It’s officially summer time! While it’s been hot in Amman since early May, the East Coast (USA) has been on a roller coaster of weather emotions with winter-weather temps just the day before Memorial Day.
Summer time means fresh fruits, ice cold drinks, light meals and all the salads. All. The. Salads. It’s month 7 of this pregnancy and for the most part, I’ve been on an ice-cold kick. All my fruits have to be refrigerated to icy cold perfection, water has to have ice in it, popsicles are always stocked in the freezer and fresh salads are my new go-to meal.
Thankfully, I haven’t been driving my husband too crazy because all these things are in season.

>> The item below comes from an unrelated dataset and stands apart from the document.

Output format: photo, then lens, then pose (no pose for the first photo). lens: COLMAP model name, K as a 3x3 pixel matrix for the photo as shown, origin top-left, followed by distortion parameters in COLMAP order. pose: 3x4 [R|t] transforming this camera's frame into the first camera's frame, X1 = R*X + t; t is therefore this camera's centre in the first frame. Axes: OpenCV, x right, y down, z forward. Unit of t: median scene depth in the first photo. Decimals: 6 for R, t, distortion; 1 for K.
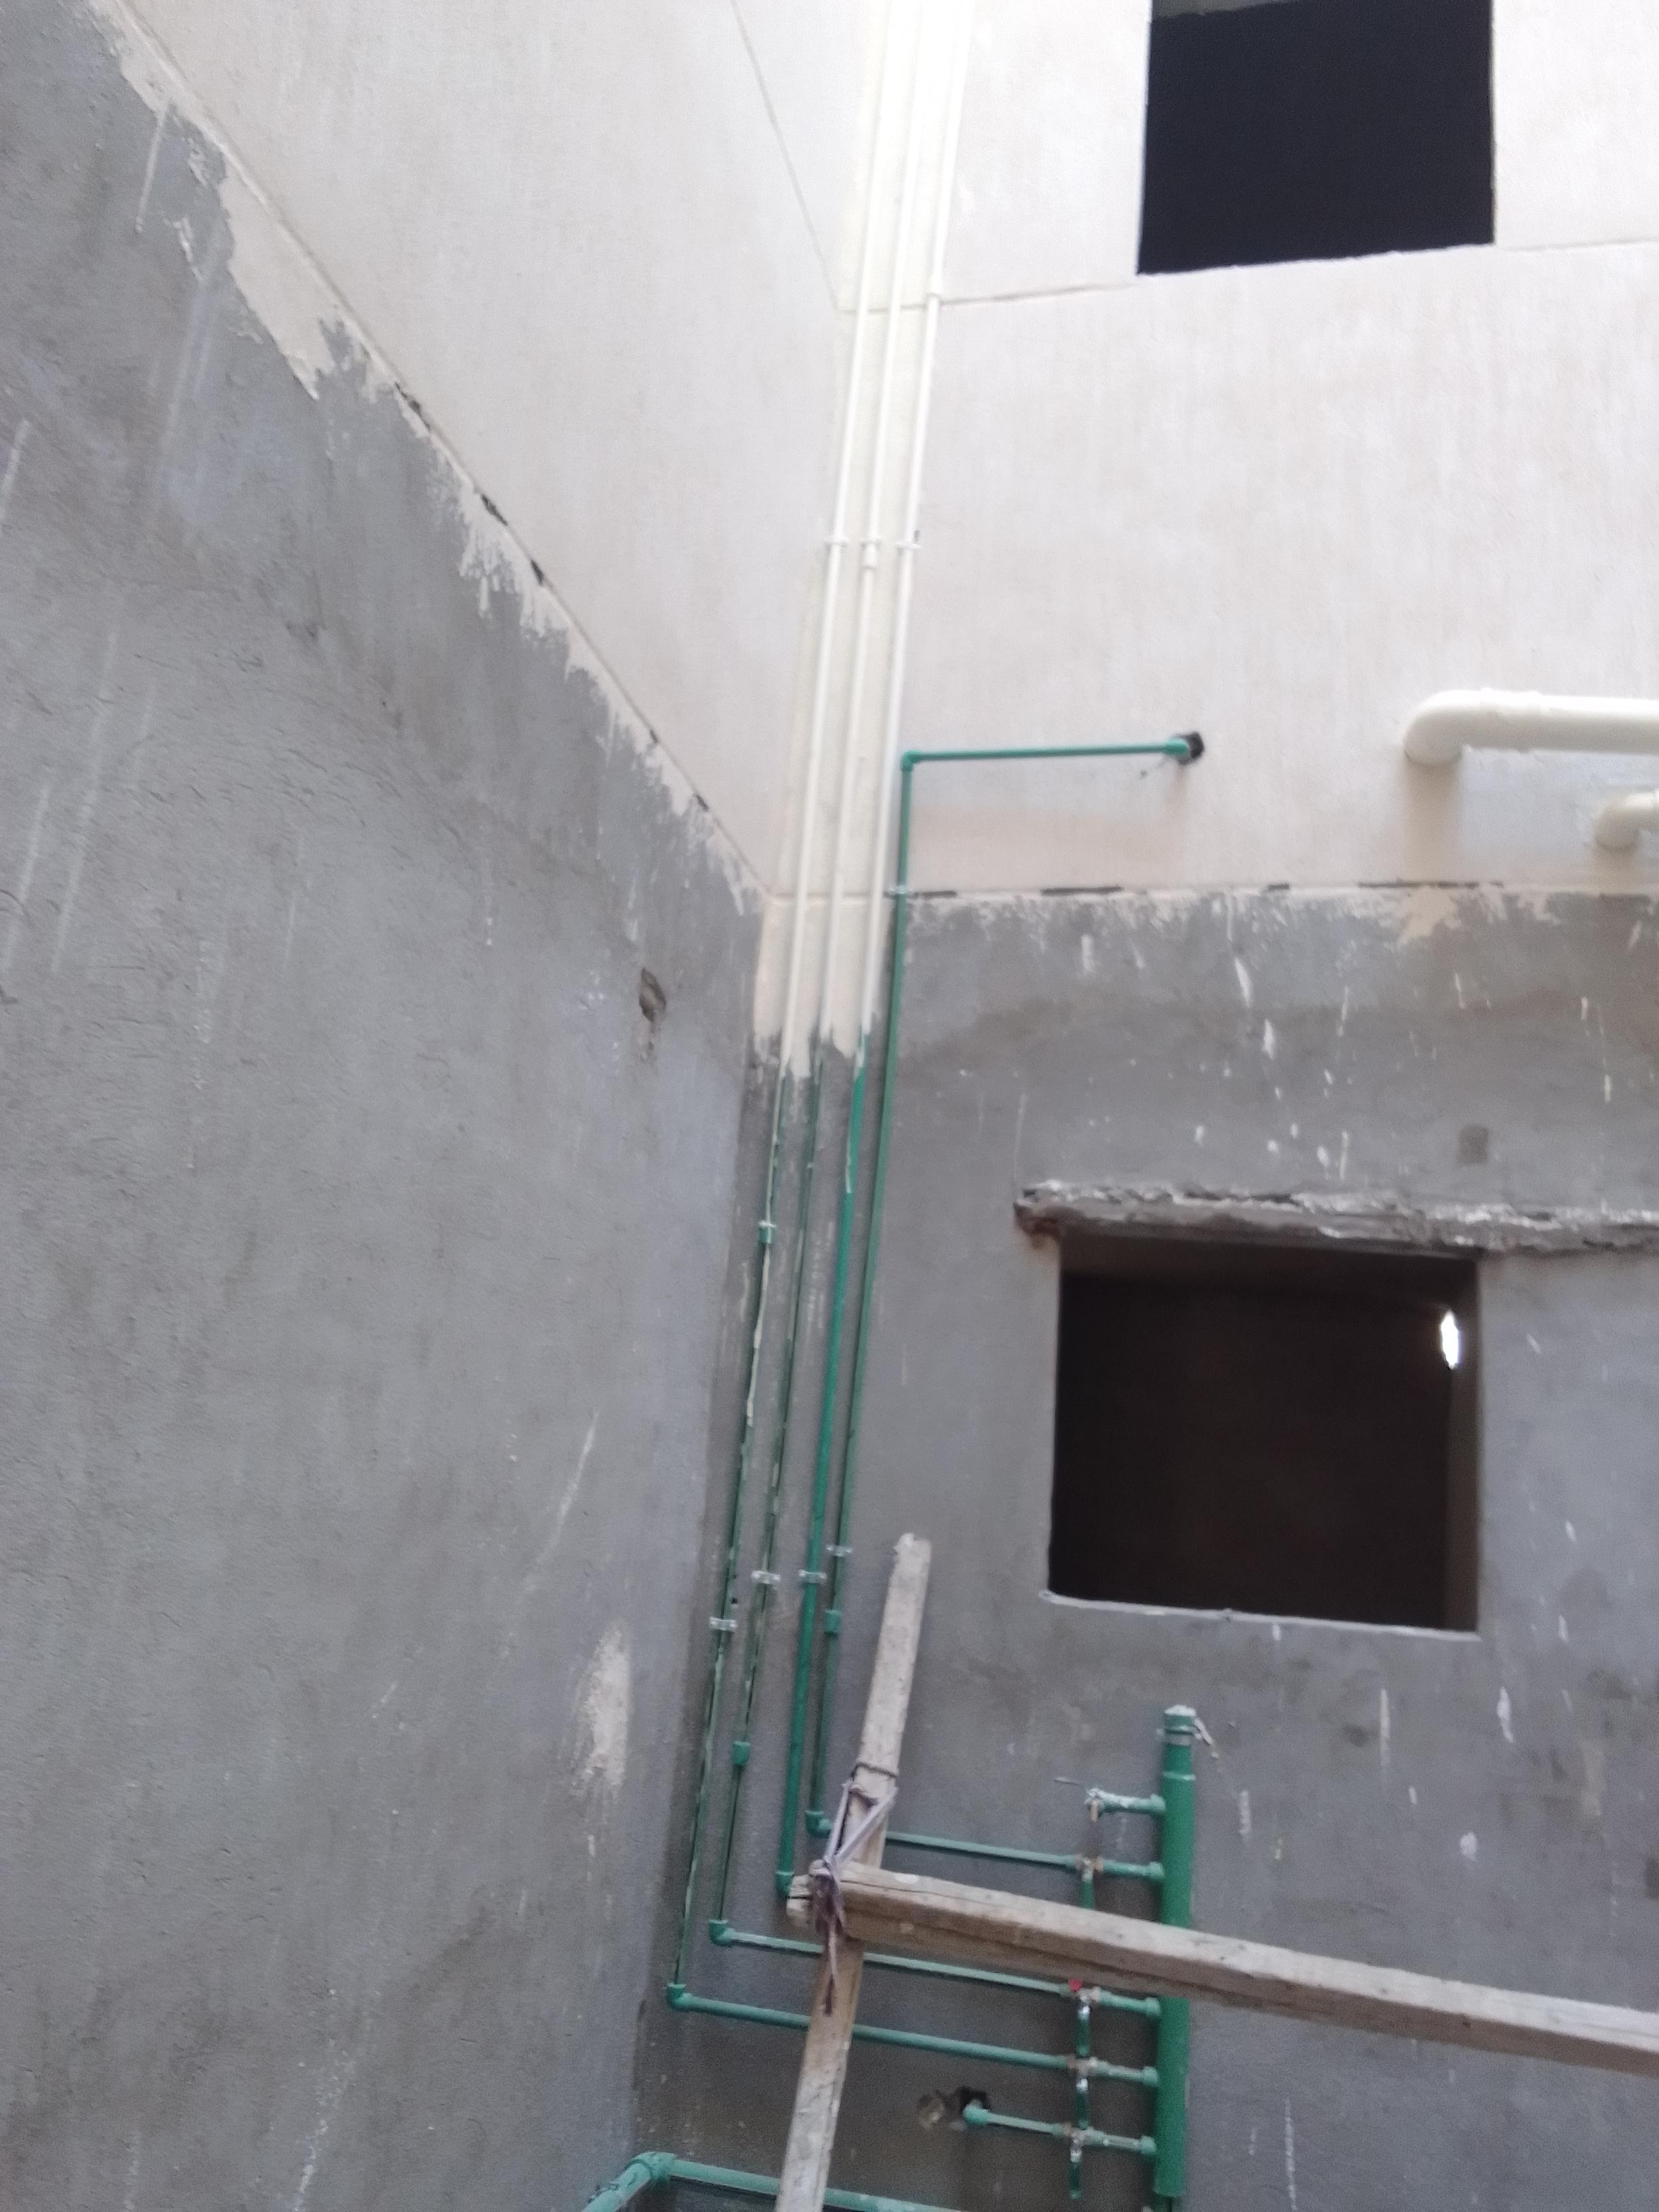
lens RADIAL K [[1702.4, 0, 800.0], [0, 1702.4, 1084.5], [0, 0, 1]] dist [0.042987, -0.081881]
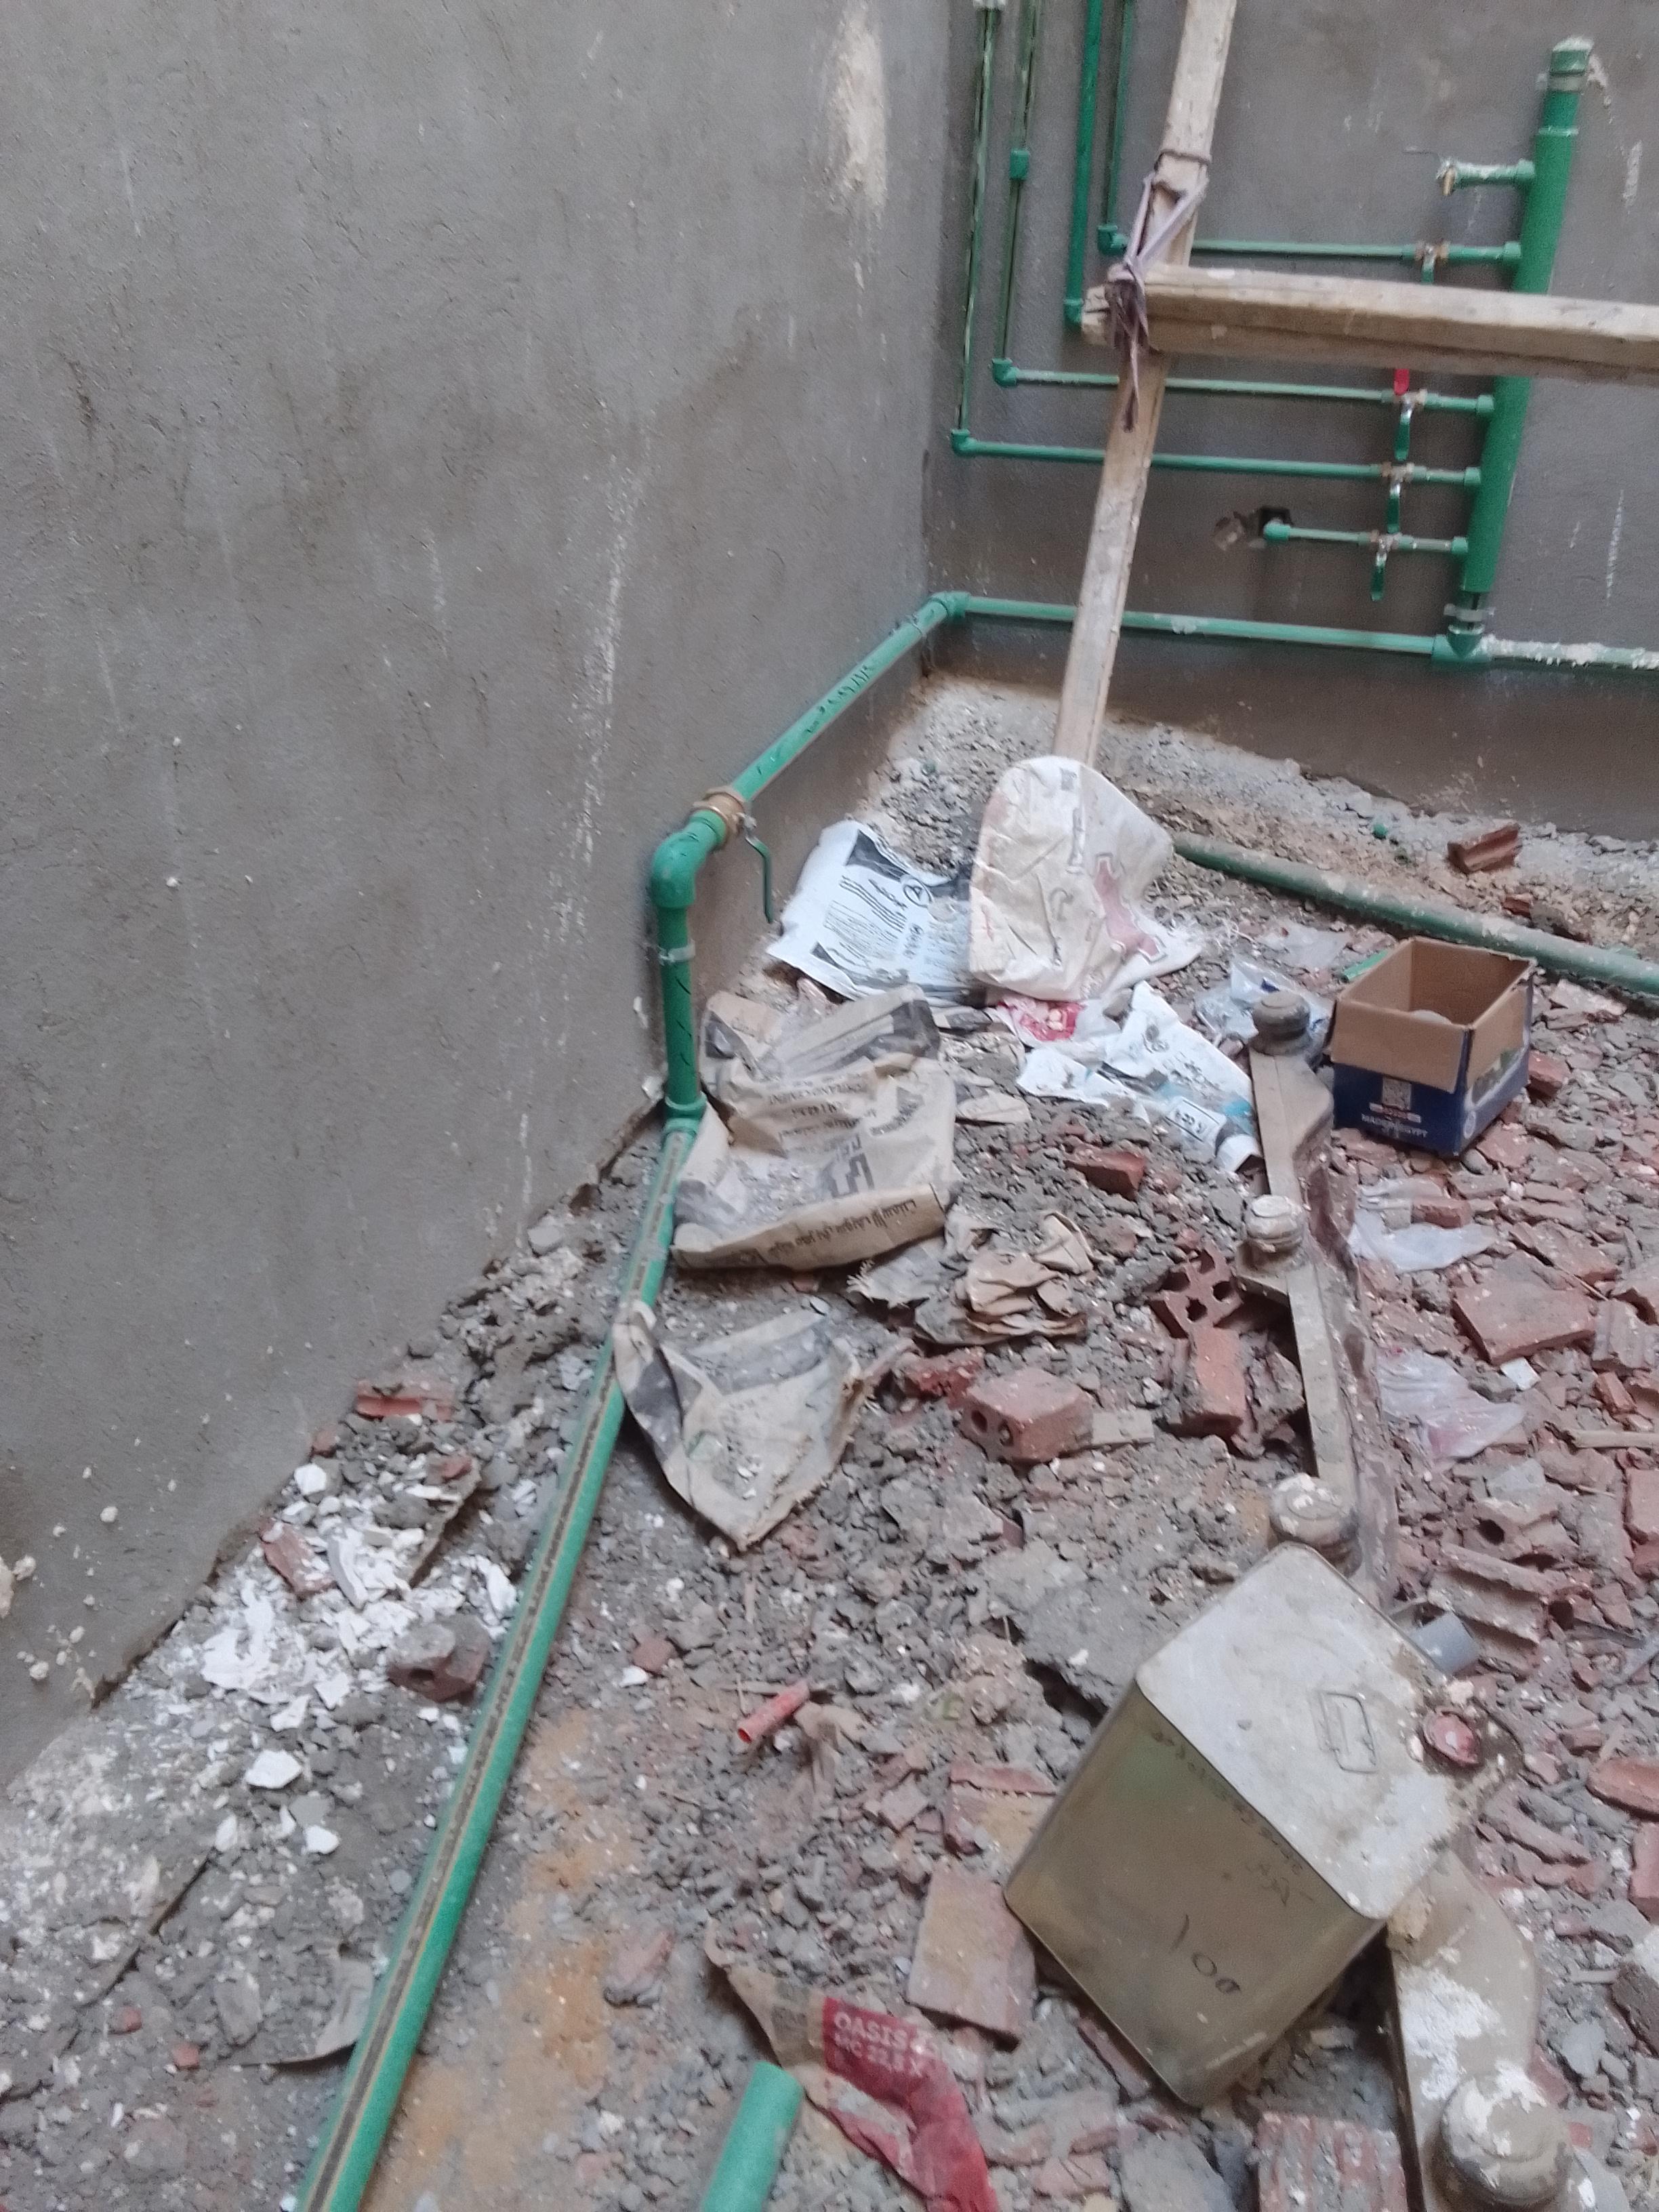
lens RADIAL K [[1702.4, 0, 800.0], [0, 1702.4, 1084.5], [0, 0, 1]] dist [0.042987, -0.081881]
pose [[0.987908, -0.024285, -0.153125, -0.025275], [0.126058, 0.700787, 0.702144, 0.109103], [0.090257, -0.712957, 0.695375, 0.074844]]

We added this Pearl Couscous {Maftool} Salad to our menu rotation and it’s been a serious hit (not only with Waddah, but with his family too).
Ingredients
- 1 cup Pearl couscous (maftool)
- 1 1/2 cups cucumbers, shopped
- 1 1/2 cups cherry tomatoes, halved
- 1/2 cup green onions (or red onions) chopped
- Juice from 1 lemon
- 2 tablespoons olive oil
- Salt
- 1 garlic clove, minced
Instructions
- Prepare the couscous by bringing 1 1/2 cups water to a boil
- Stir in the couscous and 1 Tbsp butter then simmer for 10 minutes. Fluff with a fork.
- To make the salad, mix together couscous, onions, cucumbers, tomatoes and then toss in the dressing.